Toll Free Assessment
866-720-3784
Drug Rehab Treatment Centers

North-dakota/nd/north-dakota Treatment Centers

in North-dakota/nd/north-dakota


There are a total of drug treatment centers listed under the category in north-dakota/nd/north-dakota. If you have a facility that is part of the category you can contact us to share it on our website. Additional information about these listings in North-dakota/nd/north-dakota is available by phoning our toll free rehab helpline at 866-720-3784.

Rehabilitation Categories


We have carefully sorted the drug rehab centers in north-dakota/nd/north-dakota. Filter your search for a treatment program or facility with specific categories. You may also find a resource using our addiction treatment search.

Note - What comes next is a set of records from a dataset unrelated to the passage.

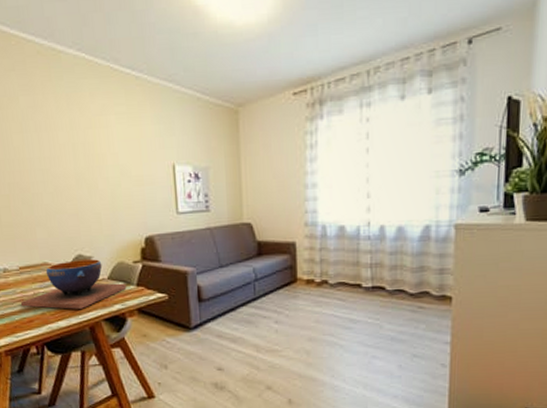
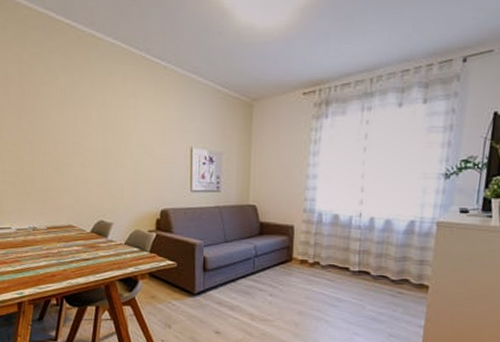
decorative bowl: present [21,259,127,309] -> none [46,225,141,269]

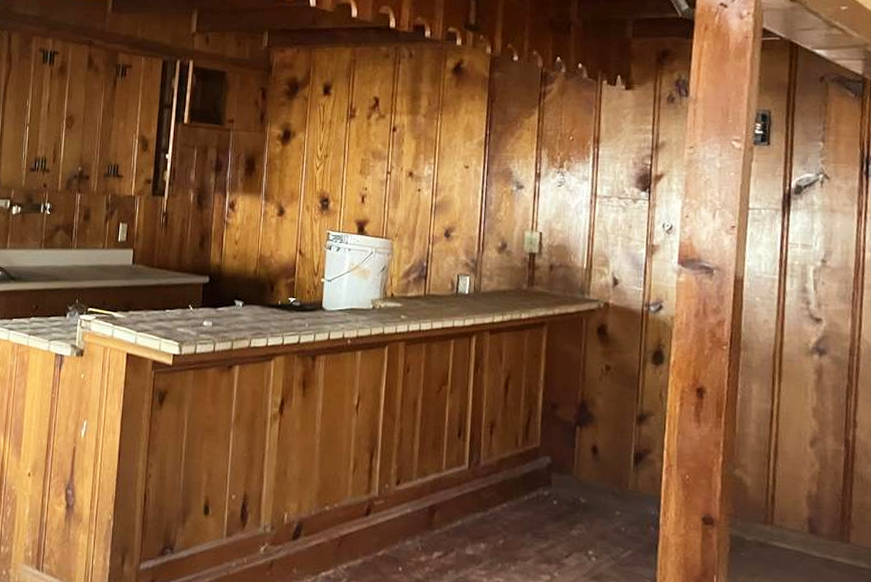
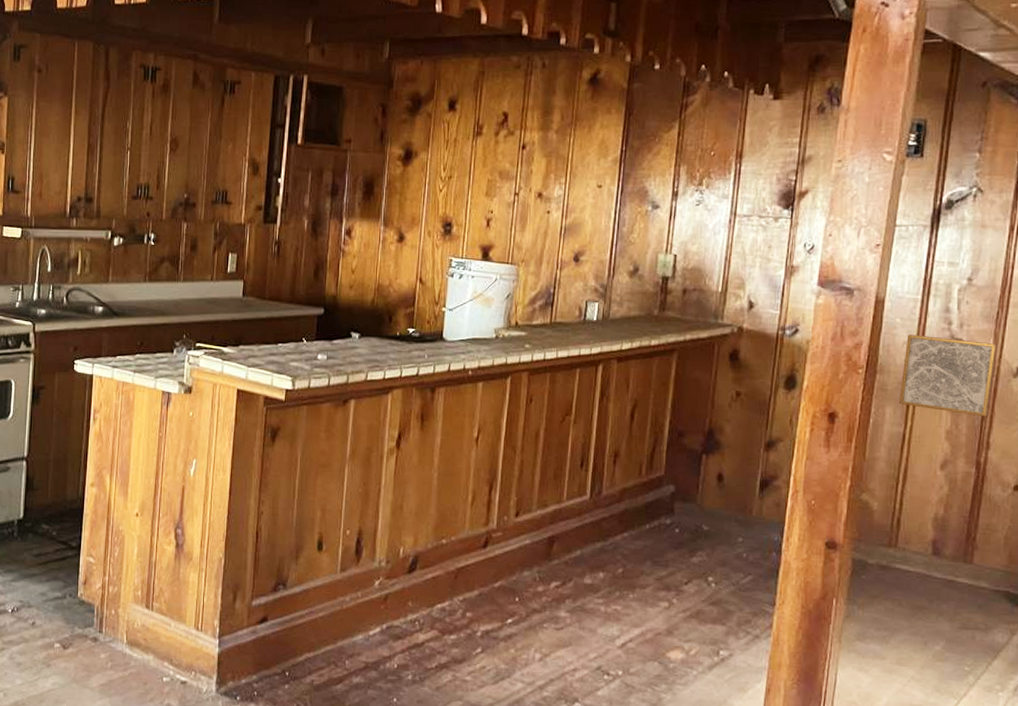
wall art: none [764,313,855,395] -> present [899,334,997,417]

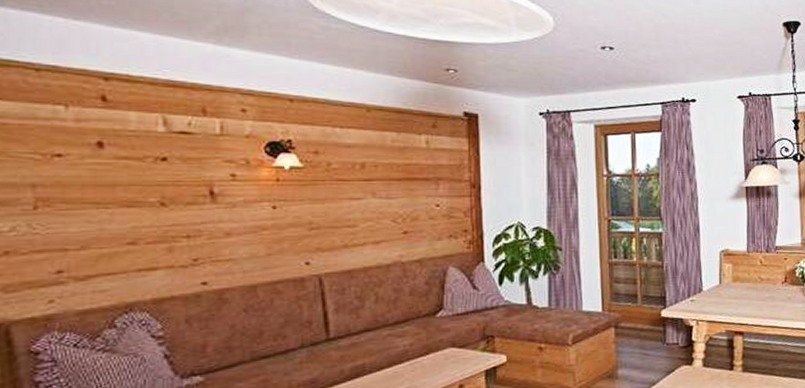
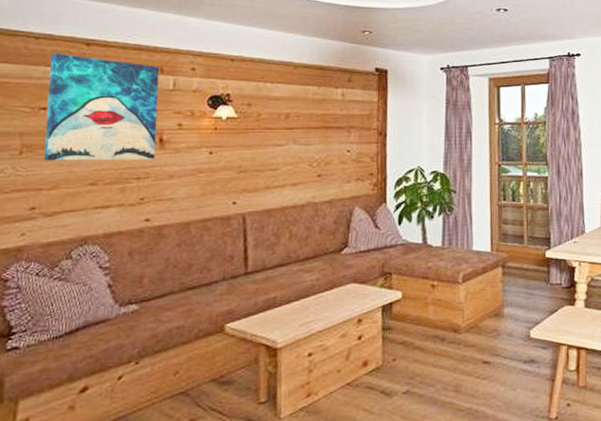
wall art: none [59,88,206,217] -> present [43,53,160,161]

For additional information on north-dakota/nd/north-dakota drug rehab please phone our toll free helpline.

Drug Facts


  • 60% of High Schoolers, 32% of Middle Schoolers have seen drugs used, kept or sold on school grounds.
  • Every day, we have over 8,100 NEW drug users in America. That's 3.1 million new users every year.
  • Substance Use Treatment at a Specialty Facility: Treatment received at a hospital (inpatient only), rehabilitation facility (inpatient or outpatient), or mental health center to reduce alcohol use, or to address medical problems associated with alcohol use.
  • Over 53 Million Opiate-based prescriptions are filled each year.
  • Anorectic drugs have increased in order to suppress appetites, especially among teenage girls and models.
  • 54% of high school seniors do not think regular steroid use is harmful, the lowest number since 1980, when the National Institute on Drug Abuse started asking about perception on steroids.
  • A person can become more tolerant to heroin so, after a short time, more and more heroin is needed to produce the same level of intensity.
  • Most users sniff or snort cocaine, although it can also be injected or smoked.
  • Currently 7.1 million adults, over 2 percent of the population in the U.S. are locked up or on probation; about half of those suffer from some kind of addiction to heroin, alcohol, crack, crystal meth, or some other drug but only 20 percent of those addicts actually get effective treatment as a result of their involvement with the judicial system.
  • In 2007 The California Department of Toxic Substance Control was responsible for clandestine meth lab cleanup costs in Butte County totaling $26,876.00.
  • Medical consequences of chronic heroin injection abuse include scarred and/or collapsed veins, bacterial infections of the blood vessels and heart valves, abscesses (boils) and other soft-tissue infections, and liver or kidney disease.
  • Nearly 170,000 people try heroin for the first time every year. That number is steadily increasing.
  • Cocaine is one of the most dangerous drugs known to man.
  • Drug abuse and addiction is a chronic, relapsing, compulsive disease that often requires formal treatment, and may call for multiple courses of treatment.
  • Almost 38 million people have admitted to have used cocaine in their lifetime.
  • Women suffer more memory loss and brain damage than men do who drink the same amount of alcohol for the same period of time.
  • People inject, snort, or smoke heroin. Some people mix heroin with crack cocaine, called a speedball.
  • 100 people die every day from drug overdoses. This rate has tripled in the past 20 years.
  • Between 2006 and 2010, 9 out of 10 antidepressant patents expired, resulting in a huge loss of pharmaceutical companies.
  • Hallucinogens (also known as 'psychedelics') can make a person see, hear, smell, feel or taste things that aren't really there or are different from how they are in reality.